For starters, Brock wasn’t even The Beast Incarnate back then. Technically, he was The Next Big Thing, though he’d basically dropped the “next” by the time he came to SmackDown as the WWE Undisputed Champion following five months on Raw in early 2002. He was still dominant, to be sure. He just wasn’t sponsored by Jimmy John’s yet. He was, however, still a harsh negotiator, and he could bend the business to his stubborn will. Lesnar’s refusal to compete on Raw is what created the World Heavyweight Championship — a title Lesnar would hold just once, as half of the WWE World Heavyweight Championship in 2014 before the current design of the title was unveiled.

But we’re digressing. SmackDown had just come into existence as an independent brand in 2002 when Lesnar first came over. He was still with Paul Heyman, but Stephanie McMahon was the General Manager at the time (Heyman succeeded her in 2003.) Among Lesnar’s rivals were the same Superstars he faced during his second WWE run in the 2010s — The Undertaker and Big Show (against whom Lesnar memorably broke the ring) come to mind first. His recent opponents were, to put it lightly, not on WWE’s radar: AJ Styles and Samoa Joe were on the indies. Daniel Bryan was too, though he’d show up on Velocity in the middle of Lesnar’s run. Finn Bálor and Seth Rollins were, respectively, 20 and 16 years old. Roman Reigns was still playing football in high school; Braun Strowman had just graduated and was probably uprooting his first tree somewhere.

Brock Lesnar shocks the WWE Universe as he superplexes Big Show and destroys the ring.

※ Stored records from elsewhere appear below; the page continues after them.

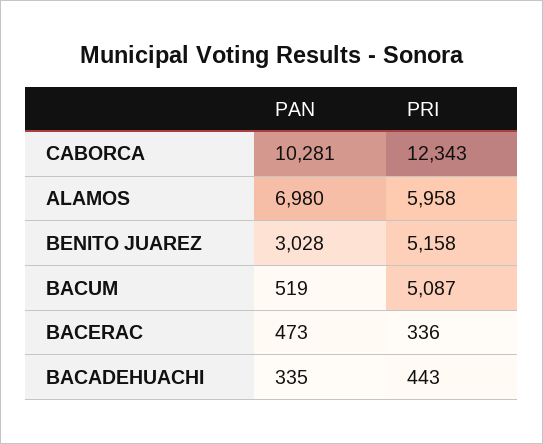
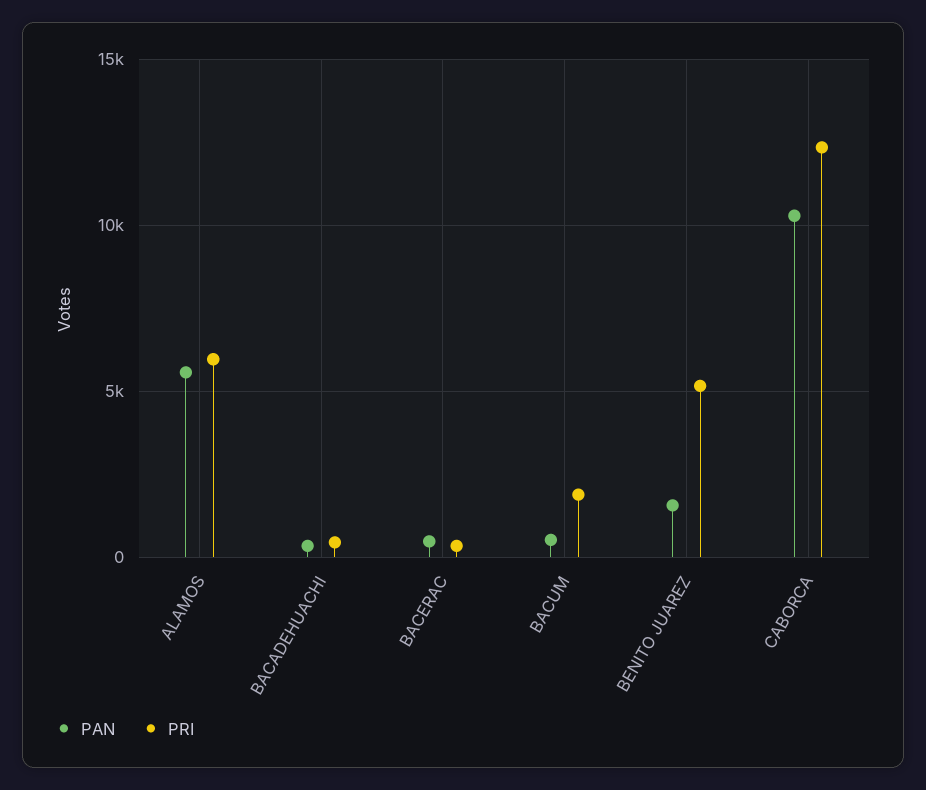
PAN, ALAMOS: 6980 -> 5500
PAN, BENITO JUAREZ: 3028 -> 1500
PRI, BACUM: 5087 -> 2000

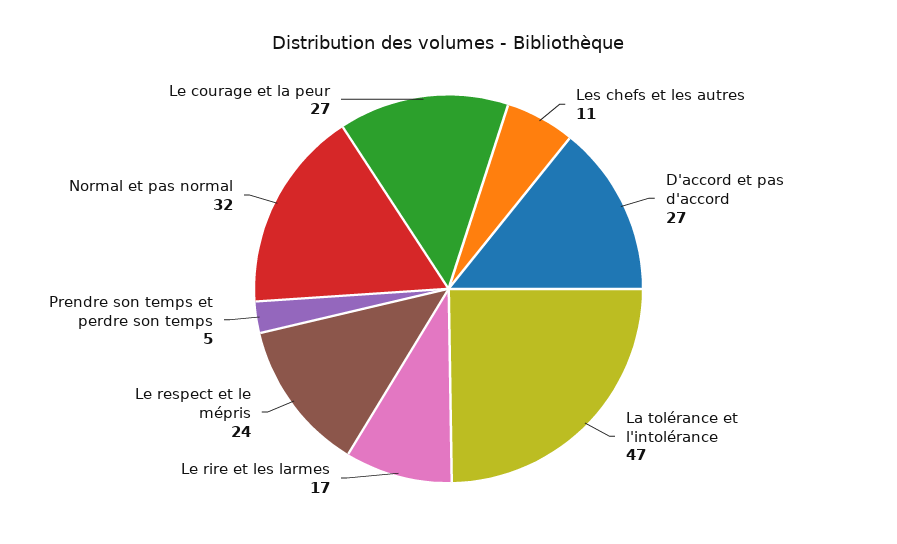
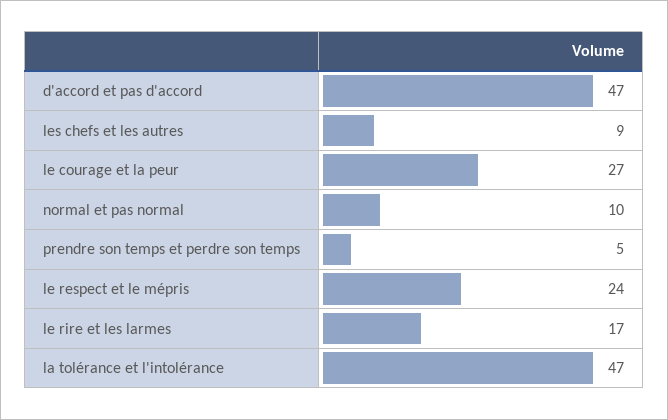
Les chefs et les autres: 11 -> 9
D'accord et pas d'accord: 27 -> 47
Normal et pas normal: 32 -> 10

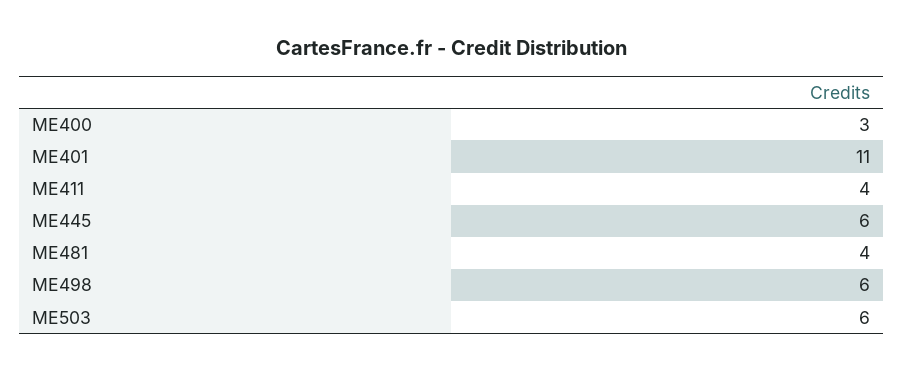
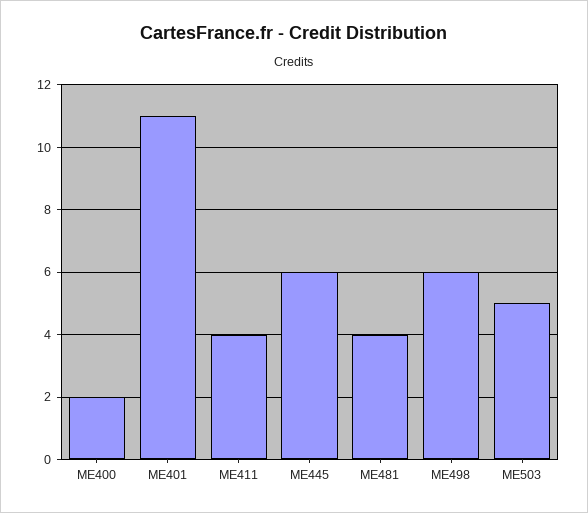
ME400: 3 -> 2
ME503: 6 -> 5

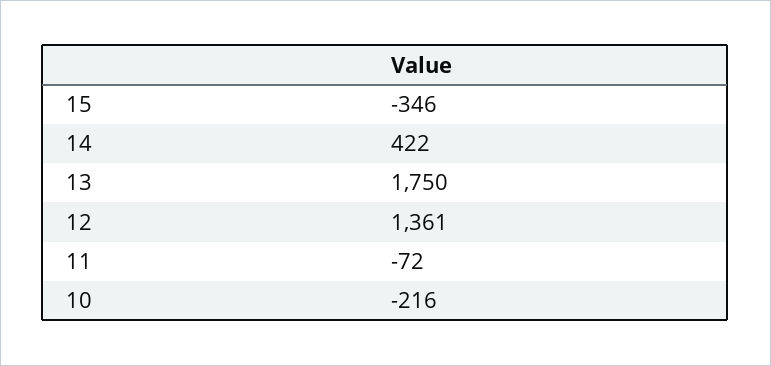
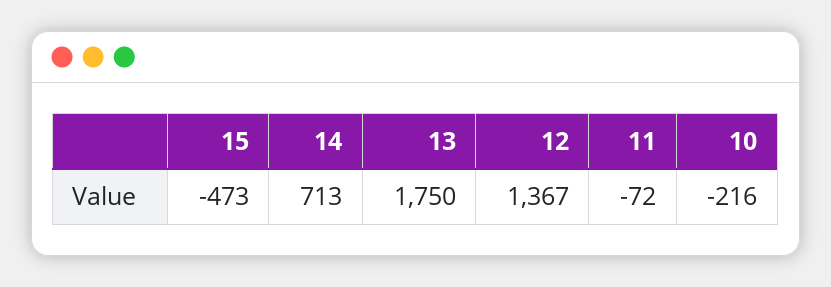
15: -346 -> -473
14: 422 -> 713
12: 1361 -> 1367

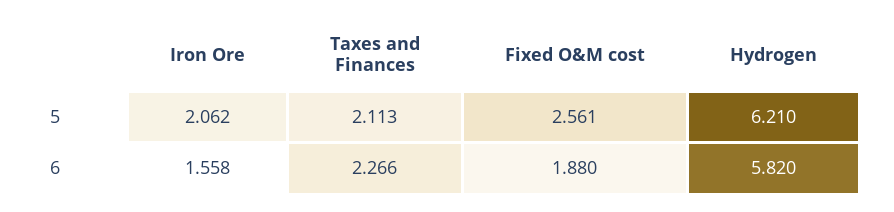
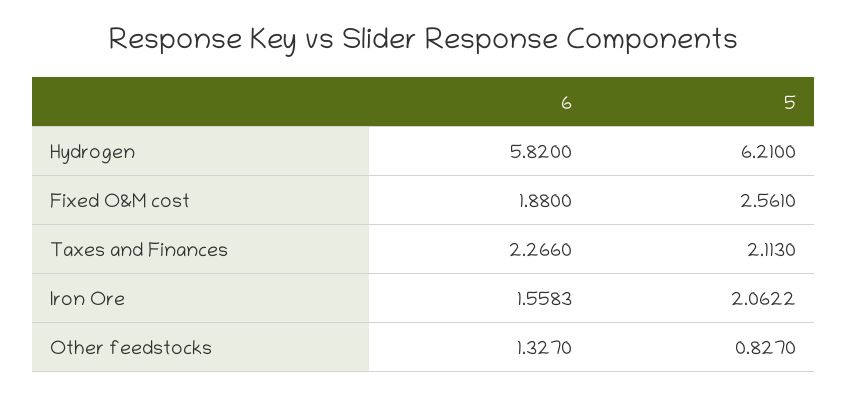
Other feedstocks, 6: none -> 1.327
Other feedstocks, 5: none -> 0.827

One rival who was there at the time, however, is John Cena. The future 16-time World Champion — whom Lesnar would dismantle at SummerSlam 2014 to win his most recent WWE Title — only showed up with his ruthless aggression for the first time in June 2002, but he tussled with Lesnar shortly thereafter as The Doctor of Thuganomics. Then, as now, Lesnar more or less owned him, but Cena landed one good dis in a pre-match freestyle: “Me Brock Lesnar / here comes the pain / God make me strong / forget to give me brain.” (Sick.)

Lesnar was also a markedly different Superstar. The Beast is largely a lone wolf, pay-me-my-money type of guy these days, but back then, he was known to be far more friendly — even, dare we say, personable. Remember that milk-chugging contest with Kurt Angle? How about the time he held Rey Mysterio on his shoulders like his small adult son? It all happened.

The Beast Incarnate cramps Kurt Angle's style in a backstage encounter with an admirer of The Olympic Hero.

As for Kofi Kingston, whom Lesnar will challenge on Oct. 4? Quite literally nowhere to be found as far as sports-entertainment is concerned. Seriously. While some quick math suggests he had just graduated Boston College at the time of Lesnar’s debut, he didn’t even sniff WWE’s developmental system until 2006, long after Lesnar had departed WWE for the redder pastures of the UFC. Nothing in the public record suggested he’d ever set foot in WWE … let alone become a Grand Slam Champion … let alone be set to defend the WWE Title in the main event of the biggest SmackDown ever.

If Kofi’s history is one of upward trajectory, however, Lesnar’s is one of sustained dominance. One last trend from his previous run suggests an ominous end for Kingston. The Beast held the WWE Championship for a good chunk of his tenure. The more things change, the more they could stay the same.